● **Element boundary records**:
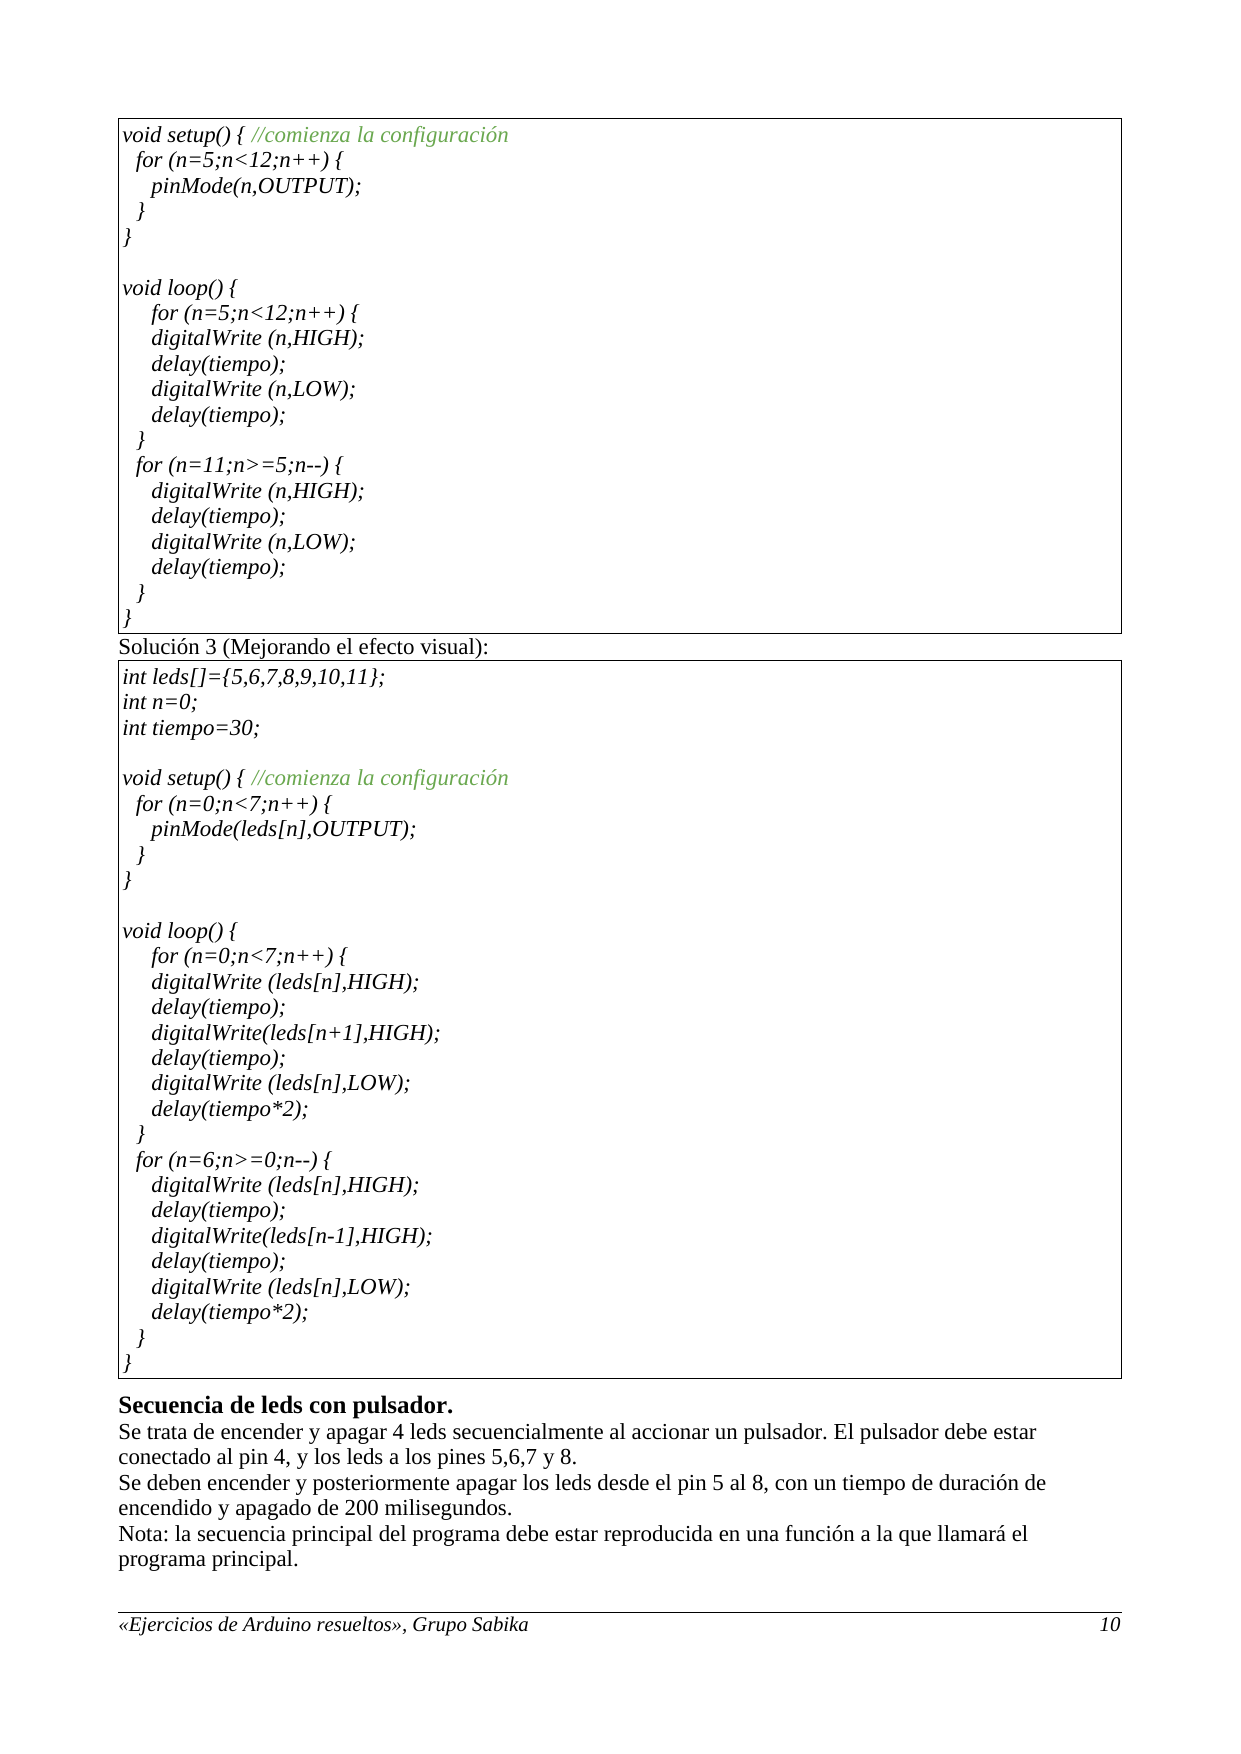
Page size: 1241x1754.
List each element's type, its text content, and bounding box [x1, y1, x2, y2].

text digitalWrite(leds[n+1],HIGH); [119, 1016, 1121, 1041]
text delay(tiempo); [288, 398, 1121, 423]
text delay(tiempo*2); [311, 1295, 1121, 1321]
text } [119, 601, 1121, 633]
text Solución 3 (Mejorando el efecto visual): [489, 634, 1122, 660]
text delay(tiempo); [119, 1193, 1121, 1219]
text pinMode(leds[n],OUTPUT); [335, 812, 1121, 838]
text Se deben encender y posteriormente apagar los leds desde el pin 5 al 8, con un tiempo de duración de encendido y apagado de 200 milisegundos. [513, 1470, 1122, 1521]
text for (n=11;n>=5;n--) { [119, 448, 1121, 474]
text } [147, 423, 1121, 448]
text for (n=5;n<12;n++) { [119, 143, 1121, 169]
text digitalWrite (n,LOW); [288, 525, 1121, 550]
text for (n=0;n<7;n++) { [240, 939, 1121, 965]
text for (n=6;n>=0;n--) { [147, 1143, 1121, 1168]
text delay(tiempo); [288, 990, 1121, 1016]
text delay(tiempo*2); [311, 1092, 1121, 1117]
text int n=0; [200, 685, 1121, 711]
text digitalWrite (leds[n],LOW); [288, 1270, 1121, 1295]
text int tiempo=30; [119, 711, 1121, 736]
text void setup() { //comienza la configuración [119, 761, 1121, 787]
text delay(tiempo); [288, 499, 1121, 525]
text pinMode(n,OUTPUT); [346, 169, 1121, 194]
text void loop() { [119, 914, 1121, 939]
text } [119, 1346, 1121, 1378]
text delay(tiempo); [288, 1041, 1121, 1066]
text } [133, 863, 1121, 888]
text Se trata de encender y apagar 4 leds secuencialmente al accionar un pulsador. El pulsador debe estar conectado al pin 4, y los leds a los pines 5,6,7 y 8. [578, 1419, 1122, 1470]
text digitalWrite (n,HIGH); [362, 321, 1121, 347]
text } [133, 220, 1121, 245]
text delay(tiempo); [288, 347, 1121, 372]
text } [147, 194, 1121, 220]
text digitalWrite(leds[n-1],HIGH); [288, 1219, 1121, 1244]
text for (n=0;n<7;n++) { [335, 787, 1121, 812]
text delay(tiempo); [288, 550, 1121, 576]
text digitalWrite (n,LOW); [288, 372, 1121, 398]
text } [147, 838, 1121, 863]
text void loop() { [119, 271, 1121, 296]
text } [119, 1321, 1121, 1346]
text digitalWrite (leds[n],HIGH); [350, 965, 1121, 990]
text Secuencia de leds con pulsador. [453, 1391, 1122, 1419]
text } [119, 576, 1121, 601]
text Nota: la secuencia principal del programa debe estar reproducida en una función a la que llamará el programa principal. [299, 1521, 1122, 1571]
text for (n=5;n<12;n++) { [240, 296, 1121, 321]
text delay(tiempo); [288, 1244, 1121, 1270]
text void setup() { //comienza la configuración [119, 119, 1121, 143]
text digitalWrite (leds[n],HIGH); [334, 1168, 1121, 1193]
text digitalWrite (leds[n],LOW); [288, 1066, 1121, 1092]
text } [147, 1117, 1121, 1143]
text int leds[]={5,6,7,8,9,10,11}; [119, 661, 1121, 685]
text digitalWrite (n,HIGH); [346, 474, 1121, 499]
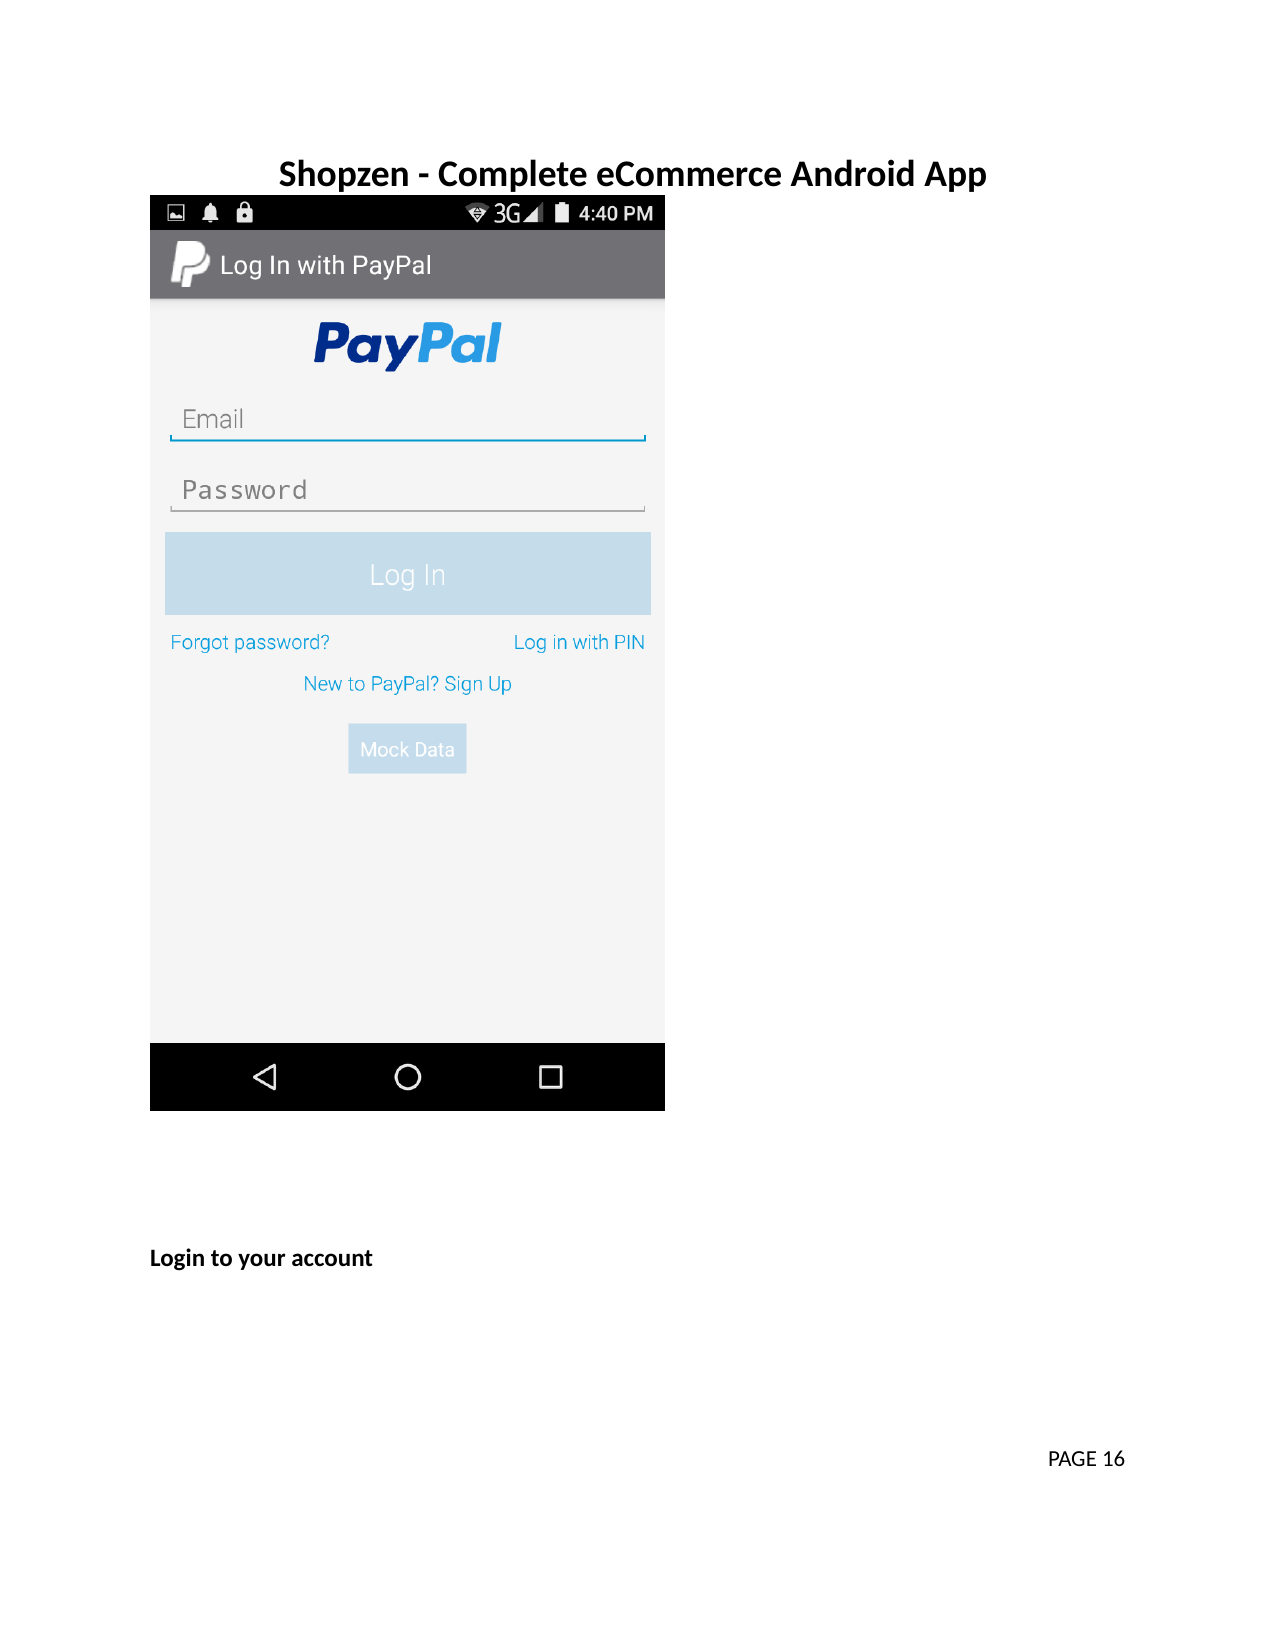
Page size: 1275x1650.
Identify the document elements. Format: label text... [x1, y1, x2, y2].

picture [150, 195, 665, 1111]
text Login to your account [150, 1242, 1125, 1272]
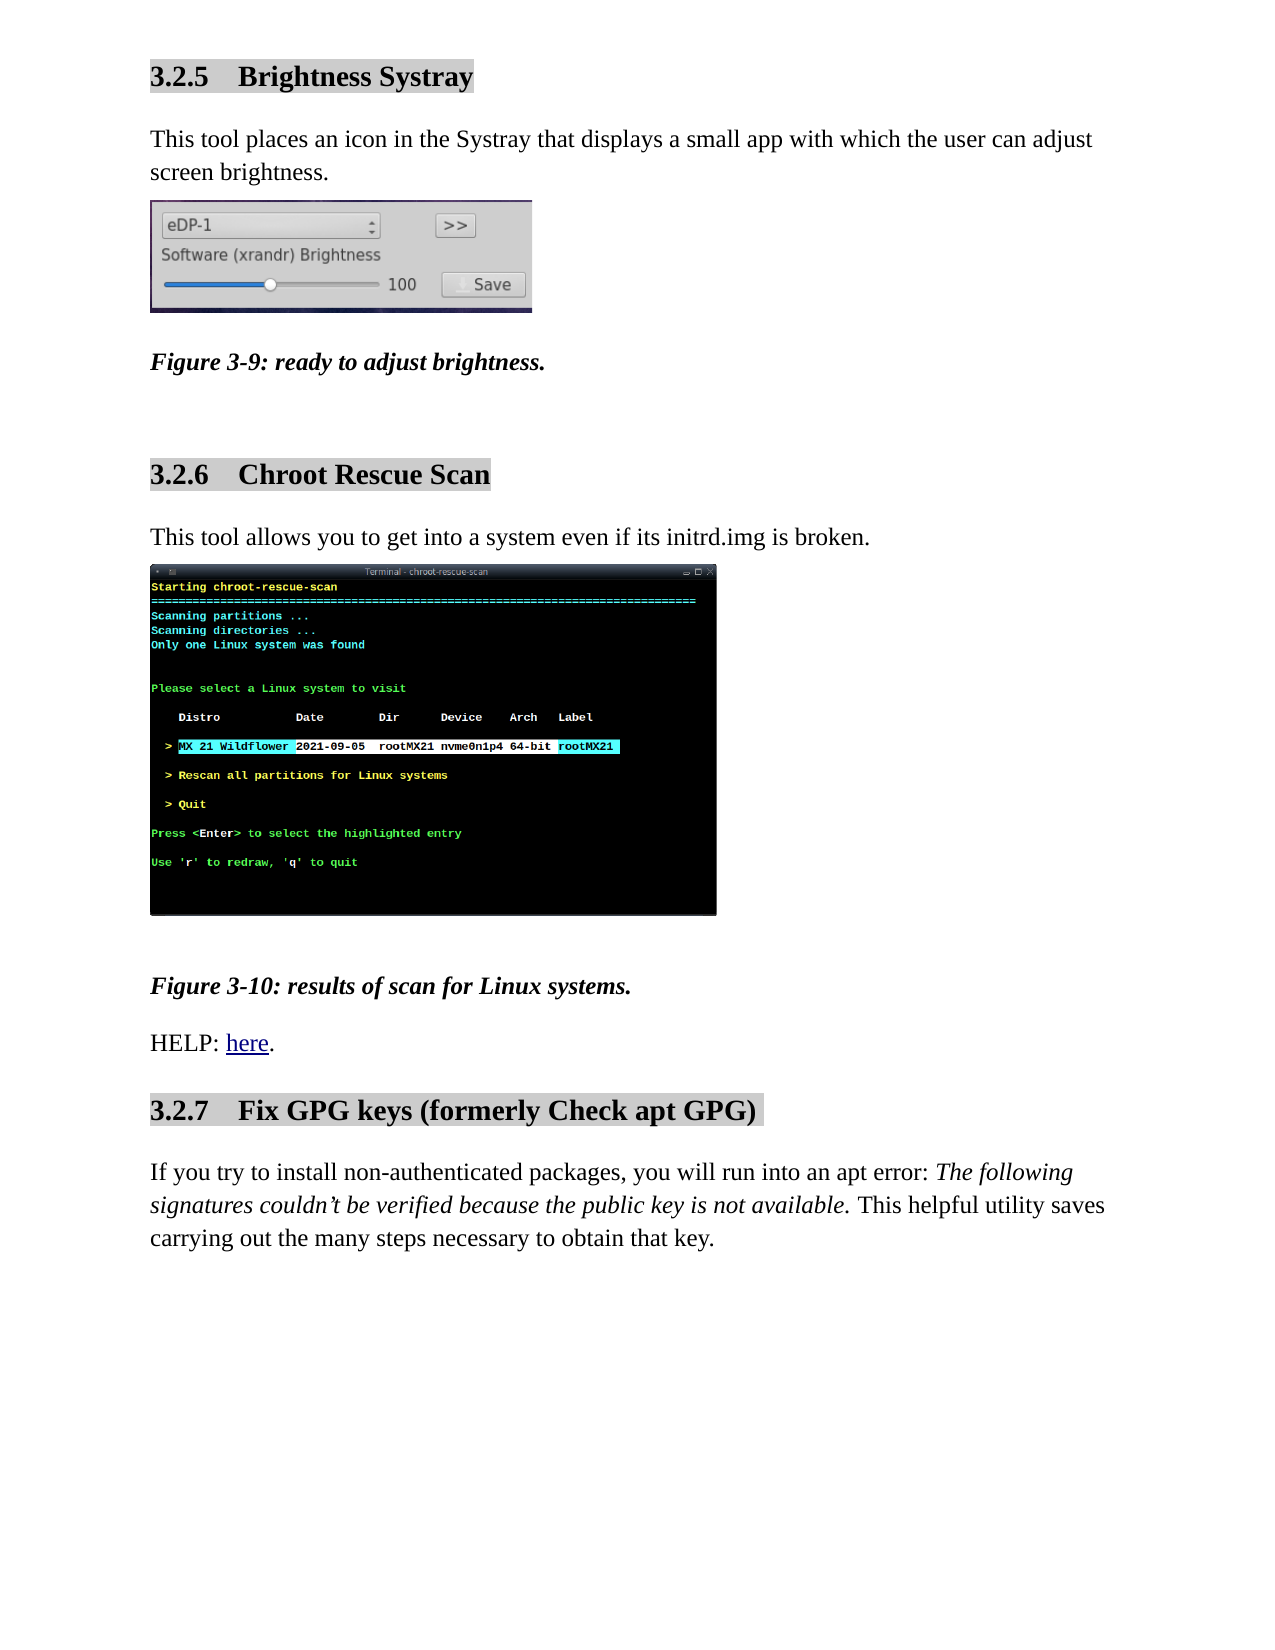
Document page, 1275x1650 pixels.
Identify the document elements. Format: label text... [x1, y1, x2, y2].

text This tool allows you to get into a system even if its initrd.img is broken. [150, 522, 1125, 551]
picture [150, 564, 717, 916]
picture [150, 200, 533, 313]
subtitle 3.2.7 Fix GPG keys (formerly Check apt GPG) [150, 1092, 1125, 1126]
text HELP: here. [150, 1028, 1125, 1057]
subtitle 3.2.6 Chroot Rescue Scan [150, 457, 1125, 491]
text This tool places an icon in the Systray that displays a small app with which the user can adjust screen brightness. [150, 124, 1125, 186]
text Figure 3-9: ready to adjust brightness. [150, 347, 1125, 376]
text If you try to install non-authenticated packages, you will run into an apt error: The following signatures couldn’t be verified because the public key is not available. This helpful utility saves carrying out the many steps necessary to obtain that key. [150, 1157, 1125, 1252]
subtitle 3.2.5 Brightness Systray [474, 59, 1125, 93]
text Figure 3-10: results of scan for Linux systems. [150, 971, 1125, 1000]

● **Aim**: Can you recast every line of the material above as a numbered list, skipping blank lines and leaving the pictures out of your answer?

● **Result of this task**:
1. Page size: 1241x1754.
2. List each element's type, its text content, and bounding box [x1, y1, x2, y2].
3. text digitalWrite(leds[n+1],HIGH); [119, 1016, 1121, 1041]
4. text delay(tiempo); [288, 398, 1121, 423]
5. text delay(tiempo*2); [311, 1295, 1121, 1321]
6. text } [119, 601, 1121, 633]
7. text Solución 3 (Mejorando el efecto visual): [489, 634, 1122, 660]
8. text delay(tiempo); [119, 1193, 1121, 1219]
9. text pinMode(leds[n],OUTPUT); [335, 812, 1121, 838]
10. text Se deben encender y posteriormente apagar los leds desde el pin 5 al 8, con un tiempo de duración de encendido y apagado de 200 milisegundos. [513, 1470, 1122, 1521]
11. text for (n=11;n>=5;n--) { [119, 448, 1121, 474]
12. text } [147, 423, 1121, 448]
13. text for (n=5;n<12;n++) { [119, 143, 1121, 169]
14. text digitalWrite (n,LOW); [288, 525, 1121, 550]
15. text for (n=0;n<7;n++) { [240, 939, 1121, 965]
16. text for (n=6;n>=0;n--) { [147, 1143, 1121, 1168]
17. text delay(tiempo); [288, 990, 1121, 1016]
18. text delay(tiempo*2); [311, 1092, 1121, 1117]
19. text int n=0; [200, 685, 1121, 711]
20. text digitalWrite (leds[n],LOW); [288, 1270, 1121, 1295]
21. text int tiempo=30; [119, 711, 1121, 736]
22. text void setup() { //comienza la configuración [119, 761, 1121, 787]
23. text delay(tiempo); [288, 499, 1121, 525]
24. text pinMode(n,OUTPUT); [346, 169, 1121, 194]
25. text void loop() { [119, 914, 1121, 939]
26. text } [119, 1346, 1121, 1378]
27. text delay(tiempo); [288, 1041, 1121, 1066]
28. text } [133, 863, 1121, 888]
29. text Se trata de encender y apagar 4 leds secuencialmente al accionar un pulsador. El pulsador debe estar conectado al pin 4, y los leds a los pines 5,6,7 y 8. [578, 1419, 1122, 1470]
30. text digitalWrite (n,HIGH); [362, 321, 1121, 347]
31. text } [133, 220, 1121, 245]
32. text delay(tiempo); [288, 347, 1121, 372]
33. text } [147, 194, 1121, 220]
34. text digitalWrite(leds[n-1],HIGH); [288, 1219, 1121, 1244]
35. text for (n=0;n<7;n++) { [335, 787, 1121, 812]
36. text delay(tiempo); [288, 550, 1121, 576]
37. text digitalWrite (n,LOW); [288, 372, 1121, 398]
38. text } [147, 838, 1121, 863]
39. text void loop() { [119, 271, 1121, 296]
40. text } [119, 1321, 1121, 1346]
41. text digitalWrite (leds[n],HIGH); [350, 965, 1121, 990]
42. text Secuencia de leds con pulsador. [453, 1391, 1122, 1419]
43. text } [119, 576, 1121, 601]
44. text Nota: la secuencia principal del programa debe estar reproducida en una función a la que llamará el programa principal. [299, 1521, 1122, 1571]
45. text for (n=5;n<12;n++) { [240, 296, 1121, 321]
46. text delay(tiempo); [288, 1244, 1121, 1270]
47. text void setup() { //comienza la configuración [119, 119, 1121, 143]
48. text digitalWrite (leds[n],HIGH); [334, 1168, 1121, 1193]
49. text digitalWrite (leds[n],LOW); [288, 1066, 1121, 1092]
50. text } [147, 1117, 1121, 1143]
51. text int leds[]={5,6,7,8,9,10,11}; [119, 661, 1121, 685]
52. text digitalWrite (n,HIGH); [346, 474, 1121, 499]
53. Page size: 1275x1650.
54. Identify the document elements. Format: label text... [x1, y1, x2, y2].
55. picture [150, 195, 665, 1111]
56. text Login to your account [150, 1242, 1125, 1272]
57. Document page, 1275x1650 pixels.
58. Identify the document elements. Format: label text... [x1, y1, x2, y2].
59. text This tool allows you to get into a system even if its initrd.img is broken. [150, 522, 1125, 551]
60. picture [150, 564, 717, 916]
61. picture [150, 200, 533, 313]
62. subtitle 3.2.7 Fix GPG keys (formerly Check apt GPG) [150, 1092, 1125, 1126]
63. text HELP: here. [150, 1028, 1125, 1057]
64. subtitle 3.2.6 Chroot Rescue Scan [150, 457, 1125, 491]
65. text This tool places an icon in the Systray that displays a small app with which the user can adjust screen brightness. [150, 124, 1125, 186]
66. text Figure 3-9: ready to adjust brightness. [150, 347, 1125, 376]
67. text If you try to install non-authenticated packages, you will run into an apt error: The following signatures couldn’t be verified because the public key is not available. This helpful utility saves carrying out the many steps necessary to obtain that key. [150, 1157, 1125, 1252]
68. subtitle 3.2.5 Brightness Systray [474, 59, 1125, 93]
69. text Figure 3-10: results of scan for Linux systems. [150, 971, 1125, 1000]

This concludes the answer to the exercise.